EXTRAIT FOURNI >>
————
Texte initialement mis en ligne sur http://www.nordartistes.org/
Manifester seul à Rostock, une pancarte à la main, devant des passants intrigués, diriger une Harmonie municipale dans la rue, vêtu d’un juste-au-corps noir, de même : composer la musique et diriger un Orchestre de chambre… Jusqu’où ira François Lewyllie dans ses facétieux happening ou performances ? Il ose tout et sans complexe !
Celui-ci pratique l’art du dérisoire et pourrait paraître, au premier abord, comme un joyeux iconoclaste, qui, pour un peu, se payerait la tête du client. Certes cette dimension, bouffonne, burlesque, il la revendique pleinement. L’art est-il vraiment aussi sérieux pour qu’on ne puisse en rire, s’en bafouer, le ridiculiser, le désacraliser ?
« Séduire soit. Mais aussi bien railler, se moquer, rendre (et se rendre) détestable… Cette tribu (d’artistes), pour disparaître qu’elle soit, s’accorde sur ce point : le mot « art » s’écrit sans majuscule, il s’agit de le rendre quelconque « sans qualité » dira-t-on après Robert Musil, de la tirer au mieux vers le bas. Le Low plutôt que le High, parce que le moins, le mineur, le soustractif eux aussi méritent d’être célébrés ».
*Paul Ardenne in « Art le présent »
François Lewyllie fait partie de cette veine, il ne peut s’empêcher de truffer ses œuvres de pièces saugrenues même dans ses installations les plus sérieuses. De la belgitude, ou plutôt de la « belge attitude » se love dans ses travaux. Dans chacun d’eux vient se mêler le grain de sel qui fait dérailler le bel ordonnancement auquel on s’attendrait. Objets dérisoires et jeux de mots parfois limites, viennent nous interroger et nous oblige à nous positionner dans une forme de perplexité, est-ce de l’art ou du cochon ? Lewyllie se situe dans et revendique cette lignée belge qui passe de Magritte à Broodthaers, en passant par un artiste comme Eric Duyckaerts ou à un degré moindre Wim Delvoye, le mouvement Fluxus prend aussi toute son importance. Une lignée imprégnée de ce surréalisme Belge si particulier et beaucoup plus « fun » que le sérieux d’André Breton. Il y aurait bien des deux mon capitaine ! De l’art oui ! Du cochon dans le désamorçage des codes, dans l’impertinence, dans les jeux de mots faciles qu’il multiplie avec plaisir : comme dans une œuvre intitulée « Tauromaché ». François Lewillie explore le côté absurde et dérisoire de la langue, la dynamite, pour en créer une dimension ludique, enfantine, presque. Un héritage là encore du surréalisme belge. Le « ceci n’est pas une pipe » de Magritte, les machines volantes de Panamarenko. Lewillie joue de l’absurdité des choses, les remet à leur place, les désacralise. Le spectateur se perd en conjecture mais y retrouve de son esprit joueur, grâce à cette impertinence face à l’œuvre d’art bien tempérée.
————
DONNÉES FOURNIES >>
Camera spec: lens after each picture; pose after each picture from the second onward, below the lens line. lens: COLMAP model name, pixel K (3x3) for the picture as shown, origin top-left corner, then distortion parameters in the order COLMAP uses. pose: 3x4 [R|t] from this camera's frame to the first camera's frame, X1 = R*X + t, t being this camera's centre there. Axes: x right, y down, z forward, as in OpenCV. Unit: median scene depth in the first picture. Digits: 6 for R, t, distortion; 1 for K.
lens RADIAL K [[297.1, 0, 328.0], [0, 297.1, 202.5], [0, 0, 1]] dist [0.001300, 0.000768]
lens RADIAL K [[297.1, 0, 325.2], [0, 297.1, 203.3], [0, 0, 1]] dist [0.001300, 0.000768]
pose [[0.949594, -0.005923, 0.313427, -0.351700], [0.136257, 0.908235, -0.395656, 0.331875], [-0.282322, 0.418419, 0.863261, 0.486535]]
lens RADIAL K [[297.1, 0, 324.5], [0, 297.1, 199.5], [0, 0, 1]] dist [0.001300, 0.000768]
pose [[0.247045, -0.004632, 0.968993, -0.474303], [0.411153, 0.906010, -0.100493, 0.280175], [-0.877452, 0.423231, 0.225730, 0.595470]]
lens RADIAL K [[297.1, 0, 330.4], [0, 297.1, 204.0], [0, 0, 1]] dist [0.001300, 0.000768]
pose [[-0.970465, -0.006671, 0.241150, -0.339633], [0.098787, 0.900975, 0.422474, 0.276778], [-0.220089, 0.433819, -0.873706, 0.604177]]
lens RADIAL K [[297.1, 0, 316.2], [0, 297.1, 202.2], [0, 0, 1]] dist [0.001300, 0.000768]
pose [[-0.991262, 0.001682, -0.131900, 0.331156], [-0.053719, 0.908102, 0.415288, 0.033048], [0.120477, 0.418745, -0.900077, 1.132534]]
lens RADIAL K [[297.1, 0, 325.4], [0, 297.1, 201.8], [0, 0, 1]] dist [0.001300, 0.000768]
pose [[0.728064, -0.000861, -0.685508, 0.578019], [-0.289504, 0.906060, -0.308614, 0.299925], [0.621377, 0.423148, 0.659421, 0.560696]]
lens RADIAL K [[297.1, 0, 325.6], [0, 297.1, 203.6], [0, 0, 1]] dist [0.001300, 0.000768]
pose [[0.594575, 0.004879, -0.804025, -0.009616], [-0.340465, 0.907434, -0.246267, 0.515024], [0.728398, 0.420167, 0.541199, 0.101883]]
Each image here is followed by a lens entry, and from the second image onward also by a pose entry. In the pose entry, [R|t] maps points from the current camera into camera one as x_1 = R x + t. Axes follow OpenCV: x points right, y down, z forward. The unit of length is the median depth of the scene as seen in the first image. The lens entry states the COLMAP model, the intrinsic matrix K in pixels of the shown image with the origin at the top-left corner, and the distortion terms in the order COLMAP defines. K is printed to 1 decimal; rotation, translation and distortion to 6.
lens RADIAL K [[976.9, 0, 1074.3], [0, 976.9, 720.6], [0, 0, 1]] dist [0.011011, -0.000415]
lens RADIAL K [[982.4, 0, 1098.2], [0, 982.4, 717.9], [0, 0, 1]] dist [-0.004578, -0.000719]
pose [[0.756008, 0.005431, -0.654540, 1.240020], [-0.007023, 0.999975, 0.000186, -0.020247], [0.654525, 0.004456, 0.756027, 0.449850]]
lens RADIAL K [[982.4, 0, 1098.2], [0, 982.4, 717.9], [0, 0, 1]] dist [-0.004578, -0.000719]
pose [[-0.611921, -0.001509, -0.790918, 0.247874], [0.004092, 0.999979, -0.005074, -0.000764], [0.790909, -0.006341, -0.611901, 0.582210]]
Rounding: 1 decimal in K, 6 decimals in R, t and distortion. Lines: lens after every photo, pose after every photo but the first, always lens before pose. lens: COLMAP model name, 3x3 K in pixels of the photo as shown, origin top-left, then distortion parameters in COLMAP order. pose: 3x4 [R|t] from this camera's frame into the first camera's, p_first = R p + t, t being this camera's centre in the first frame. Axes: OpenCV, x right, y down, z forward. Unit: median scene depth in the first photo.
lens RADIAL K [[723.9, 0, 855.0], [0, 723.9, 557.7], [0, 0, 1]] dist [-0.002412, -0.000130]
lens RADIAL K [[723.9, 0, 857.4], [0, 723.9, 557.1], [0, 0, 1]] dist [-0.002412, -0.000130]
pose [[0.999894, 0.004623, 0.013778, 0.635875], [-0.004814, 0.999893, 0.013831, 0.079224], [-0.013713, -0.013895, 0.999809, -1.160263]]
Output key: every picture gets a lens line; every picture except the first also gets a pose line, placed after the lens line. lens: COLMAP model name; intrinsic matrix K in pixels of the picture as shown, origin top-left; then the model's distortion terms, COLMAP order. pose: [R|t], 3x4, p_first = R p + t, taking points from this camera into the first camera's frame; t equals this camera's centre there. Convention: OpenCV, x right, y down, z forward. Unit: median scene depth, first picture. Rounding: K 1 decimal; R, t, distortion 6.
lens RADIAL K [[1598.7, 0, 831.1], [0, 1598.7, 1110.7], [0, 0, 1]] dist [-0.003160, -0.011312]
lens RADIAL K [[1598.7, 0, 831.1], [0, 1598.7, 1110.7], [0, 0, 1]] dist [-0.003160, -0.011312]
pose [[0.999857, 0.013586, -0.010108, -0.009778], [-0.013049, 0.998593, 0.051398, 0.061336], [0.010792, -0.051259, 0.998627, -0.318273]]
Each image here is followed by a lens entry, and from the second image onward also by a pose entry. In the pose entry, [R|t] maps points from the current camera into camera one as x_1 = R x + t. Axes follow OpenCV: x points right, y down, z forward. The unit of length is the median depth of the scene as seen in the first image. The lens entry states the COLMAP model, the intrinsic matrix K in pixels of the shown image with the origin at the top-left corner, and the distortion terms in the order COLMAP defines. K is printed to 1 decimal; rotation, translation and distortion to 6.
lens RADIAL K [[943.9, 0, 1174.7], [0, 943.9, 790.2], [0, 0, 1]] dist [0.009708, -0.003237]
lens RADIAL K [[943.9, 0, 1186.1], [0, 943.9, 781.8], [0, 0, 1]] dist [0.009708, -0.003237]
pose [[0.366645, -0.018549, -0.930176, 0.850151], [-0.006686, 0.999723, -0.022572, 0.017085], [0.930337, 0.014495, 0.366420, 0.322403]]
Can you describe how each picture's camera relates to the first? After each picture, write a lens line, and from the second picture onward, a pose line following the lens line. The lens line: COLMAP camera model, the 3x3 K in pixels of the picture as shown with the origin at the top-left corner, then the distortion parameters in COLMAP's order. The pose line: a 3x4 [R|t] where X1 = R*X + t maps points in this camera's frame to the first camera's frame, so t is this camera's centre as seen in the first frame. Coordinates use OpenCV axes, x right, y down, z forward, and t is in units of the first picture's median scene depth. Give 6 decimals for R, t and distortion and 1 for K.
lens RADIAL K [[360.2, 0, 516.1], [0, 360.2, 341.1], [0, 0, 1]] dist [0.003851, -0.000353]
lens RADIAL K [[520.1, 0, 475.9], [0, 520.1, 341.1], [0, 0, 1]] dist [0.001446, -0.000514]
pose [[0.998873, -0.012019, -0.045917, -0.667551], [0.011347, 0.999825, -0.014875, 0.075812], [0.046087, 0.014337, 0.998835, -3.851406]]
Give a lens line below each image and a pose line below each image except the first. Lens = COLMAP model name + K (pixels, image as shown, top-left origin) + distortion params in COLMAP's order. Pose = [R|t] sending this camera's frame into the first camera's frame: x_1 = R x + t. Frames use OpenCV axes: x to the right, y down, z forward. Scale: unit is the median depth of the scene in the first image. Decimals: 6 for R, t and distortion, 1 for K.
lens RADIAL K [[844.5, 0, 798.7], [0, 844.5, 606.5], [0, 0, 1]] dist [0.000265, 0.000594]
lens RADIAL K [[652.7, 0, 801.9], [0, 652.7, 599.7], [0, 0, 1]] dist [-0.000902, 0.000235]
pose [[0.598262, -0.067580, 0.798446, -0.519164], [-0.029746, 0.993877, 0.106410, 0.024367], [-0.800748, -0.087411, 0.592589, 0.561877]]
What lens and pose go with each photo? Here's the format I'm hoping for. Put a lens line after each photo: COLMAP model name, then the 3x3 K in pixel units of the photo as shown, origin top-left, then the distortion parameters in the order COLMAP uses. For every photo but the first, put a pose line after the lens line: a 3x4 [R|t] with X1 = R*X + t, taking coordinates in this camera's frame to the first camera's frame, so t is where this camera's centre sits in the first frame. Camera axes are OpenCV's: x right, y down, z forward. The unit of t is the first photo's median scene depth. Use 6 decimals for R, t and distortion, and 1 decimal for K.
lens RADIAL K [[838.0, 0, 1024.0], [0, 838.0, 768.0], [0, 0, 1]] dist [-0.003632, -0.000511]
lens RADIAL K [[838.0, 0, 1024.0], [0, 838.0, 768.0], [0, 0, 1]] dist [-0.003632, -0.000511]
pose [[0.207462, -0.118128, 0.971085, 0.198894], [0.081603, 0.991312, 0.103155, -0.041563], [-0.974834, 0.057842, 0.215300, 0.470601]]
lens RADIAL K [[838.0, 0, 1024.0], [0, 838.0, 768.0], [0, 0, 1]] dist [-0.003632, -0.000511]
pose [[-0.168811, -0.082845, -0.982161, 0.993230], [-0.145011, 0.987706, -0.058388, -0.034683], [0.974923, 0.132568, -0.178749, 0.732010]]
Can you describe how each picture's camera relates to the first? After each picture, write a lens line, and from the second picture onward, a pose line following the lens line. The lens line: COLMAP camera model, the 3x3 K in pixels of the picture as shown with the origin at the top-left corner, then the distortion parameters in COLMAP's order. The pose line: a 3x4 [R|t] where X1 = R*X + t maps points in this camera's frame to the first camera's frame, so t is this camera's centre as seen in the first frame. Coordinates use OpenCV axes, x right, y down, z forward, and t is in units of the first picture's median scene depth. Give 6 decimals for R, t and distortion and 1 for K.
————
ORDRE DE TRAVAIL >> Restituez à l'identique tout ce qui va, dans l'extrait sur François Lewyllie, de « Texte initialement mis » jusqu'à « le désacraliser ? ». Le matériau n'a aucun lien avec l'extrait sur François Lewyllie.

RÉSULTAT CI-DESSOUS >>
Texte initialement mis en ligne sur http://www.nordartistes.org/
Manifester seul à Rostock, une pancarte à la main, devant des passants intrigués, diriger une Harmonie municipale dans la rue, vêtu d’un juste-au-corps noir, de même : composer la musique et diriger un Orchestre de chambre… Jusqu’où ira François Lewyllie dans ses facétieux happening ou performances ? Il ose tout et sans complexe !
Celui-ci pratique l’art du dérisoire et pourrait paraître, au premier abord, comme un joyeux iconoclaste, qui, pour un peu, se payerait la tête du client. Certes cette dimension, bouffonne, burlesque, il la revendique pleinement. L’art est-il vraiment aussi sérieux pour qu’on ne puisse en rire, s’en bafouer, le ridiculiser, le désacraliser ?